*To-do item*
Take each line of the data that contains the string "Online" and copy it.

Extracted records

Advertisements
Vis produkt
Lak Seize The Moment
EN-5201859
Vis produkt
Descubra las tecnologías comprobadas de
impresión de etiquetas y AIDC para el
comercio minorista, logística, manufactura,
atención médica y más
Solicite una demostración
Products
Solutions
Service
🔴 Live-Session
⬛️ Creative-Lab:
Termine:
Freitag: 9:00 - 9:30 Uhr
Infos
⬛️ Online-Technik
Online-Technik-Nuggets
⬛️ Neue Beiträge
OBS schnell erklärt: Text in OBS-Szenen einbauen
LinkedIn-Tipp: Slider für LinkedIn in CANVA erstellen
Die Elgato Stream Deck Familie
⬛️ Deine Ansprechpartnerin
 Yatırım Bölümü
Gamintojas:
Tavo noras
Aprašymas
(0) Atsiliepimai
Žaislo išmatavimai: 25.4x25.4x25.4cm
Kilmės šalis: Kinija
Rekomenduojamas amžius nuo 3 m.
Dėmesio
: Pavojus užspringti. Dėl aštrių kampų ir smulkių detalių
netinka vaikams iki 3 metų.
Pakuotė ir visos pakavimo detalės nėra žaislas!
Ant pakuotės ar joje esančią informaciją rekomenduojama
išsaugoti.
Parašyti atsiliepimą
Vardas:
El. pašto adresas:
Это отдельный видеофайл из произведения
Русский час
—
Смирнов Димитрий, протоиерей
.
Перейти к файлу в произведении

*Task solution*
⬛️ Online-Technik
Online-Technik-Nuggets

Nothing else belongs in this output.